Виктория сбросила с себя руку Лейлы:
— Какая гостья у тебя в голове? Я ищу Альбера.
Альбер-Джия вынырнул из заброшенной комнаты покойной Азизы.
— Он внутри, — боязливо сказал он.
Она кинулась в комнату. Мальчонка несчастным безжизненным комочком валялся возле стены. И губы белые от шелушащейся со стены известки, которую он успел погрызть. Его мать с отцом не знали, что он страдает от гипотонии и потому летом набрасывается на банки с солью и сколупывает со стен известку, которая содержит соль. И оттого, что не знали, почему у него такие повадки, стыдились их и старались скрыть от людей. Сейчас Виктория понесла его во двор.
— Воды! — проговорил Фуад уже нормальным голосом. — Обдай его водой, Виктория. Он не мертвый.
— Скорей неси его к крану! — крикнула Салима.
— В кране один кипяток, — сказала Тойя, — лучше окуни его в чан с питьевой водой.
Альбер, которого окунули в прохладную воду, открыл глаза, будто очнувшись от какого-то странного сна.
— Что ты увидел? — горько плакала Виктория. — Что с тобой случилось?

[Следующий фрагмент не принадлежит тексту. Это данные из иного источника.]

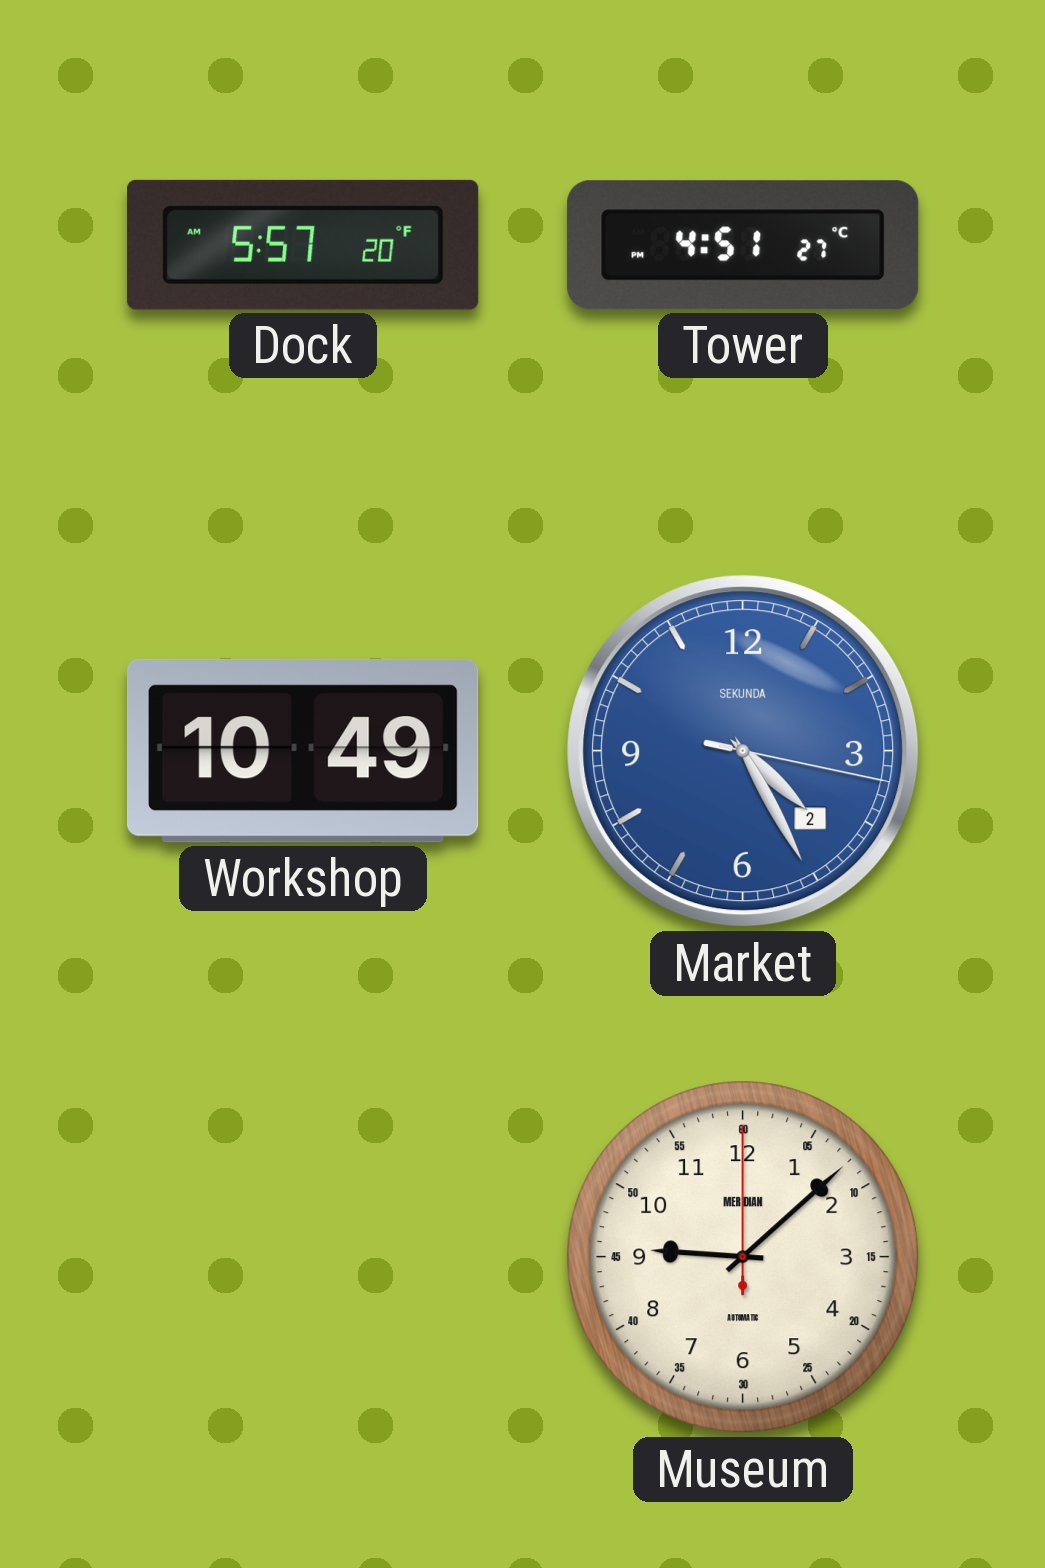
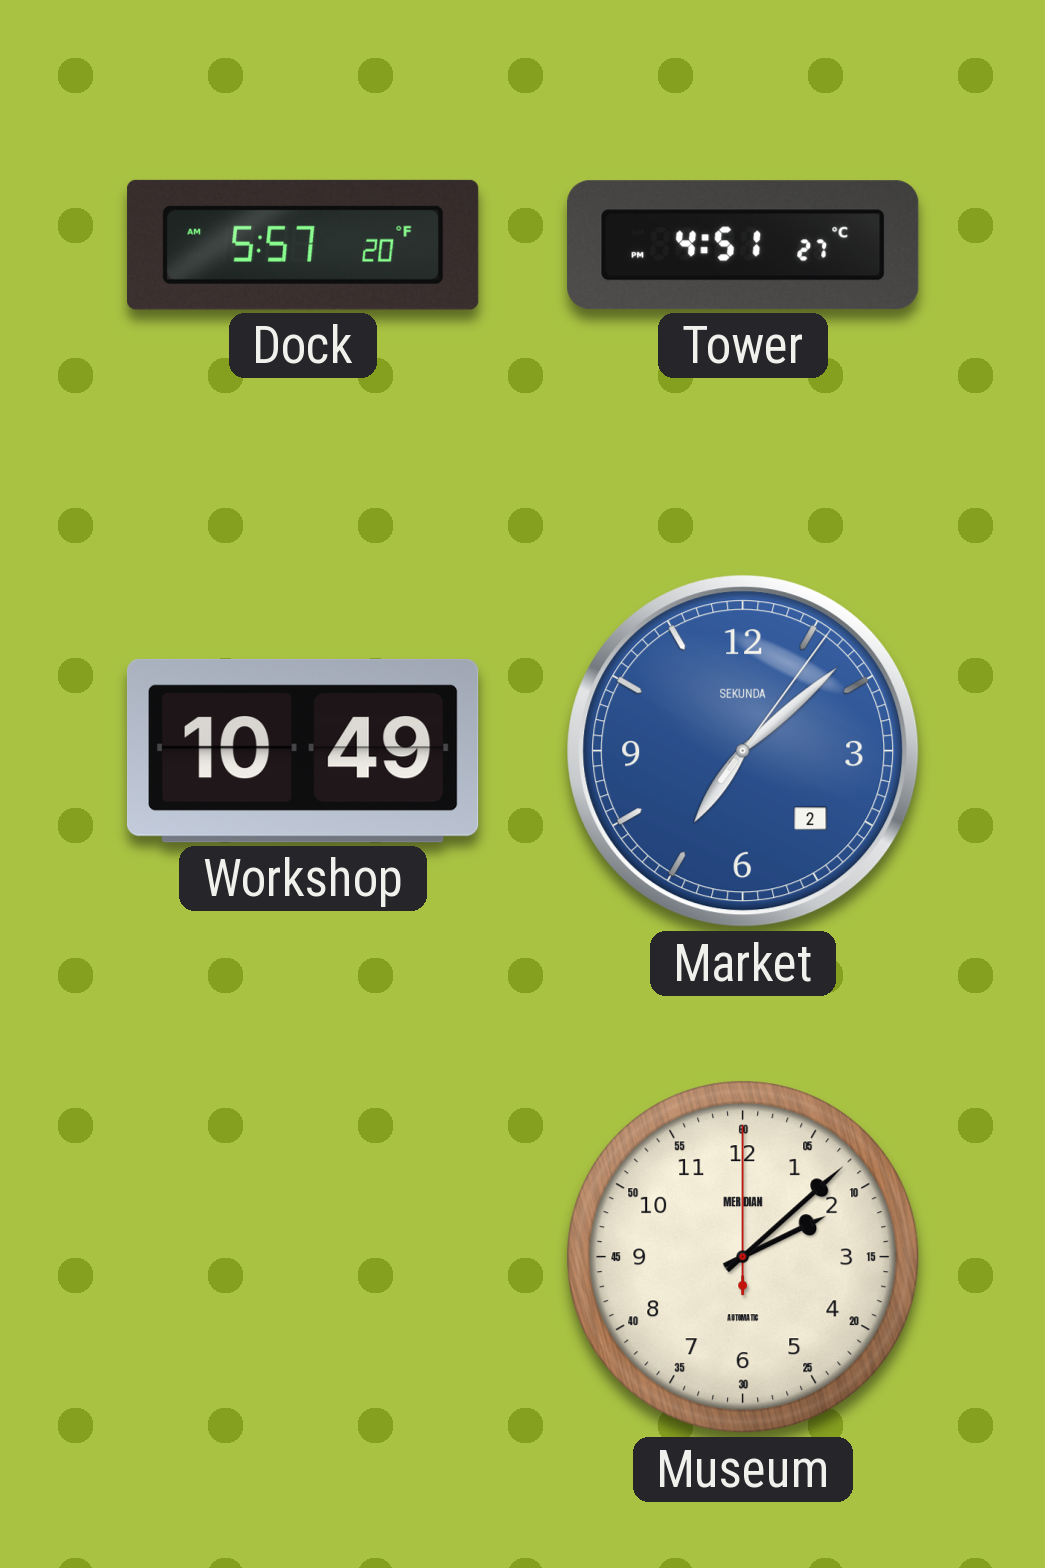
Market: 4:25 -> 7:08
Museum: 9:08 -> 2:08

— Нужно сбегать с ним на скотный двор, — сказал Фуад.
— А гостья? — прошептала Лейла, и тут Виктория увидела тощую фигуру в черной шелковой абайе и в чадре. Как она сознание не теряет в такую жару?

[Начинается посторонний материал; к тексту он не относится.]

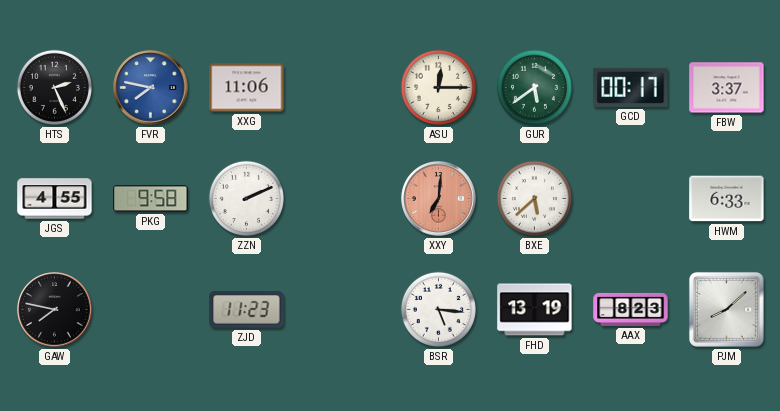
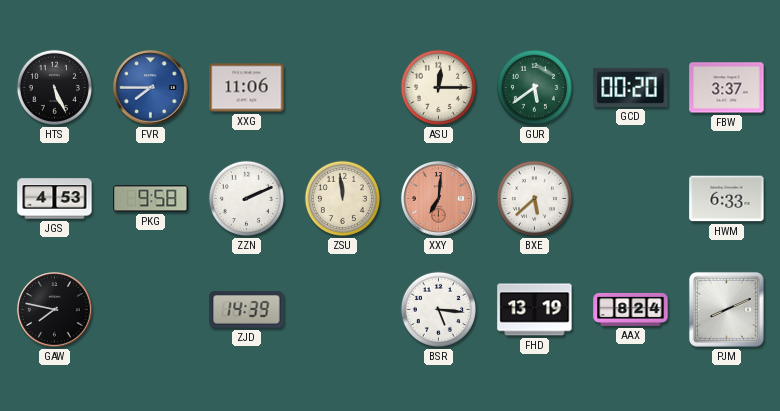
HTS: 2:26 -> 5:26
FVR: 7:47 -> 7:45
GCD: 00:17 -> 00:20
JGS: 4:55 -> 4:53
ZSU: none -> 11:59
ZJD: 11:23 -> 14:39
AAX: 8:23 -> 8:24
PJM: 8:08 -> 8:11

Фуад взял Альбера из ее рук.
— Мне нужно перекинуться с тобой парой слов, — властно сказала женщина в черном, и, несмотря на дикий зной и тяжелый наряд, голос ее был ровным, сдержанным и властным.
Виктория смешалась:
— Ты пришла в еврейский дом, зачем тебе чадра?
— Не важно, зайдем на минутку в аксадру.
— Мне нужно бежать с ребенком на скот…
Но Фуад уже дал знак сестре Салиме, та плеснула на Альбера ковш воды из чана, малыш завопил, и Фуад пошел с ним плясать, успокаивая Викторию, чтобы та занялась гостьей.
— Я даже холодной водой не могу тебя угостить, — извинилась Виктория. — Нужно сменить воду в чане.
— Я пришла не затем, чтобы пить.
Ее высокомерие слегка рассердило Викторию, но не слишком. С раннего детства она привыкла, что так оно ведется у людей — одни выше, другие ниже.
— Для чего же ты тогда пришла? — спросила она напрямик.
— Я хотела узнать, есть ли надежда, что твой муж вернется живым, или, не приведи Господь, он уже мертв?
У Виктории слова застряли в горле.
— Кто ты? Почему не снимешь чадру? — спросила она наконец.
— Я хотела разузнать про твоего мужа, и это разговор только между нами, — со значением сказала женщина.
— Мой муж жив, а я должна бежать с ребенком.
— Когда он возвращается?
— Может, скажешь, кто ты?
— Это не важно.
Виктория сдержалась и не послала гостью ко всем чертям, решила промолчать с каменным лицом.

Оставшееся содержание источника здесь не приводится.